Requirement: For the records that follow, please set down exactly the lines between the one holding "5: (417, 117)" and the one holding "15: (370, 506)", inclusive, and only those.

[[ Records open ]]

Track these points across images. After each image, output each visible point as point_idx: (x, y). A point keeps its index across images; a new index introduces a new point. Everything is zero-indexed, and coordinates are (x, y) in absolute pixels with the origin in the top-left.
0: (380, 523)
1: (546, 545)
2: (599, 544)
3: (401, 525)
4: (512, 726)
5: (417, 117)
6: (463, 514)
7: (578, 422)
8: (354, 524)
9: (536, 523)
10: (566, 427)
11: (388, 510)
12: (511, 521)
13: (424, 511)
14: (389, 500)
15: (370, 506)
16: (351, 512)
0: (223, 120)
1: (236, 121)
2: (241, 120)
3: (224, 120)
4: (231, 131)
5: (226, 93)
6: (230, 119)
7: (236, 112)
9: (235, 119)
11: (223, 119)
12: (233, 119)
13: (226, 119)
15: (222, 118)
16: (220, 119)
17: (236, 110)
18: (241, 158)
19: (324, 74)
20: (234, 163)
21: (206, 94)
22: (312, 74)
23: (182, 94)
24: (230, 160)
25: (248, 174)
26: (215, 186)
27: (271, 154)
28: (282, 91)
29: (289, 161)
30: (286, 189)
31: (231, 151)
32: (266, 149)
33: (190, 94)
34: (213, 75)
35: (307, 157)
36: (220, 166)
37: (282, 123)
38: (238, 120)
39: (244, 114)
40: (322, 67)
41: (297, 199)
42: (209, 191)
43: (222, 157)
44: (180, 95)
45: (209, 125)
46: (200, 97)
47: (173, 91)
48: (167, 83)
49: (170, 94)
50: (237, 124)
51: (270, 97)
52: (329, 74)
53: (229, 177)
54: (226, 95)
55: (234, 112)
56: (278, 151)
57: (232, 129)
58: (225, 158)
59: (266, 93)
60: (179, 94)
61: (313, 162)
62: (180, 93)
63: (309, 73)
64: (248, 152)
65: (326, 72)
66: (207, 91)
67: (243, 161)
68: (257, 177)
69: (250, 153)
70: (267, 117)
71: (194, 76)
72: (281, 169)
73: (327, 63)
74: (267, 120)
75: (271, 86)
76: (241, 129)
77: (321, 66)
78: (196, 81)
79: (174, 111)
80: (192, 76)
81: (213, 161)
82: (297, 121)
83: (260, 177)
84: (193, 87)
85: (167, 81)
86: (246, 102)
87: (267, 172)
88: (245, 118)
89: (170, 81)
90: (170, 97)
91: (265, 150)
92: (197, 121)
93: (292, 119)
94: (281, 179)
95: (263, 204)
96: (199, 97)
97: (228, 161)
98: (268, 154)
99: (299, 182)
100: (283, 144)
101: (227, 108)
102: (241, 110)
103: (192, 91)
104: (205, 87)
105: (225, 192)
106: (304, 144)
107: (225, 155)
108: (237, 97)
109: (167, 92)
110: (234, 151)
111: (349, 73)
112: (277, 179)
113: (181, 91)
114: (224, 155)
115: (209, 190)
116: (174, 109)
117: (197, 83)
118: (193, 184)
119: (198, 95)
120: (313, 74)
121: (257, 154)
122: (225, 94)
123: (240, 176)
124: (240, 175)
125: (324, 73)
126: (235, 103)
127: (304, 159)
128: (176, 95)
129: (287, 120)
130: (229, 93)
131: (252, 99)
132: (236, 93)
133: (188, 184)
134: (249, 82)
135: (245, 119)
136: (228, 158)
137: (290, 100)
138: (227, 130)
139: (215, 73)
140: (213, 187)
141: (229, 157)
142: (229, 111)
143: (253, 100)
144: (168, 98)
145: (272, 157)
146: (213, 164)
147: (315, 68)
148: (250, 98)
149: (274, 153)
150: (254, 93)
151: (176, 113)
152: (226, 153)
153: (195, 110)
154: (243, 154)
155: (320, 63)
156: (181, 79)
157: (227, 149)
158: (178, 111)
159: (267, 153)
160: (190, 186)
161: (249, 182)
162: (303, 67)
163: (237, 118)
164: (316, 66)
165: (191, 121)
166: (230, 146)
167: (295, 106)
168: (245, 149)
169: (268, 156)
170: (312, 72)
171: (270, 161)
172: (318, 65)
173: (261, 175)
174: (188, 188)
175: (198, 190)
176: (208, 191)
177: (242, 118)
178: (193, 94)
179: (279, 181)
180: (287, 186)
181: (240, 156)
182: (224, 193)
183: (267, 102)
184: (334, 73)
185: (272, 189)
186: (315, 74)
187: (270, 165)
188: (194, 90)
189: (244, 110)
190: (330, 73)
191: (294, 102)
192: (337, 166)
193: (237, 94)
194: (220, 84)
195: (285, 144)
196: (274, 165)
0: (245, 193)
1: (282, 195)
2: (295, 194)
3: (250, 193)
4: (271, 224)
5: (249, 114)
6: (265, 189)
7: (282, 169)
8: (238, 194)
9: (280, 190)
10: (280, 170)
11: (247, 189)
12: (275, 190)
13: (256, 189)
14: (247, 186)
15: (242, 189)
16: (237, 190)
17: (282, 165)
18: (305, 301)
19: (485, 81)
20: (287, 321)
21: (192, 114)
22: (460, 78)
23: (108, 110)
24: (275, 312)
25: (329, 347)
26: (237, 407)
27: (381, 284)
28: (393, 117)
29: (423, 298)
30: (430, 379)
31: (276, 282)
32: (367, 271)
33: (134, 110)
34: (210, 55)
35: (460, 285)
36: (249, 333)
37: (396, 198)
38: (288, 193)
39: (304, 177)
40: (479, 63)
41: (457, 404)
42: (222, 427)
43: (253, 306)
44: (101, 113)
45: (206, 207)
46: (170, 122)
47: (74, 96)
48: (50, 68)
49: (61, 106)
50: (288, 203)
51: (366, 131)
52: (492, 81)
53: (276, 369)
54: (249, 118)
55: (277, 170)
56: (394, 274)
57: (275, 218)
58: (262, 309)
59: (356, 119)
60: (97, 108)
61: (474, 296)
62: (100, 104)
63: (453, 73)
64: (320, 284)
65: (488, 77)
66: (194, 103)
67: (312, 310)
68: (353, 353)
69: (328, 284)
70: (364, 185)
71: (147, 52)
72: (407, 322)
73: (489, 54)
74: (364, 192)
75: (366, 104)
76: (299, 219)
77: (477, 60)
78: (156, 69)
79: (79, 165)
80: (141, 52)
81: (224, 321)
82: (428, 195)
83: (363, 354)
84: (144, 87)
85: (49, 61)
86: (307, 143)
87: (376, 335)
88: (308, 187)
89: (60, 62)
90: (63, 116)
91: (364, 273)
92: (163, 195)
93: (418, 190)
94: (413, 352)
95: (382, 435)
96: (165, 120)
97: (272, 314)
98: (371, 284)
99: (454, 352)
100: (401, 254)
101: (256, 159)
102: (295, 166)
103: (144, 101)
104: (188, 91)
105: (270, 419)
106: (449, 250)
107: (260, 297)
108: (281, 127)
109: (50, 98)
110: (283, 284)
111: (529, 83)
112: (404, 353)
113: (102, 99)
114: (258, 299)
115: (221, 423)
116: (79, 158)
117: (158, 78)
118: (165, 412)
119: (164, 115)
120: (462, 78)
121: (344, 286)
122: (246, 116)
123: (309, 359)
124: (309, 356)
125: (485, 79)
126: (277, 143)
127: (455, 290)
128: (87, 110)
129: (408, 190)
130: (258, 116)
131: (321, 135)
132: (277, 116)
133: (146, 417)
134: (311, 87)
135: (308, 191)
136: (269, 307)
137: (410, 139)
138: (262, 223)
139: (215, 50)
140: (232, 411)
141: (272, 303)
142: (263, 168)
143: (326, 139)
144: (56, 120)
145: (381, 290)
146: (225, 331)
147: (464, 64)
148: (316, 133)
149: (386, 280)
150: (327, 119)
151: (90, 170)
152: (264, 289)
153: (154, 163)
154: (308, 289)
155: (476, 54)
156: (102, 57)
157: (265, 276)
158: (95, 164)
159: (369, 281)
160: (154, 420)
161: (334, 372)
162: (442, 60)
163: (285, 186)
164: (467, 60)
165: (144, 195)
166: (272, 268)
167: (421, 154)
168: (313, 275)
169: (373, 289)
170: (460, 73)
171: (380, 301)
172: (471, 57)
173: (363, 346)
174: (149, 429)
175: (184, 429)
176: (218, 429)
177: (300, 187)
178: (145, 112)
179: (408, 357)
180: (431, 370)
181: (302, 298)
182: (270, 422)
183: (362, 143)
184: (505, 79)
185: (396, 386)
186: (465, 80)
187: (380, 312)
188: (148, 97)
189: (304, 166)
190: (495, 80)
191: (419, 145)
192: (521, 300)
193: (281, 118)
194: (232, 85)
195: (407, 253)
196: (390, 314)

[[ Records closed ]]

Task output:
5: (417, 117)
6: (463, 514)
7: (578, 422)
8: (354, 524)
9: (536, 523)
10: (566, 427)
11: (388, 510)
12: (511, 521)
13: (424, 511)
14: (389, 500)
15: (370, 506)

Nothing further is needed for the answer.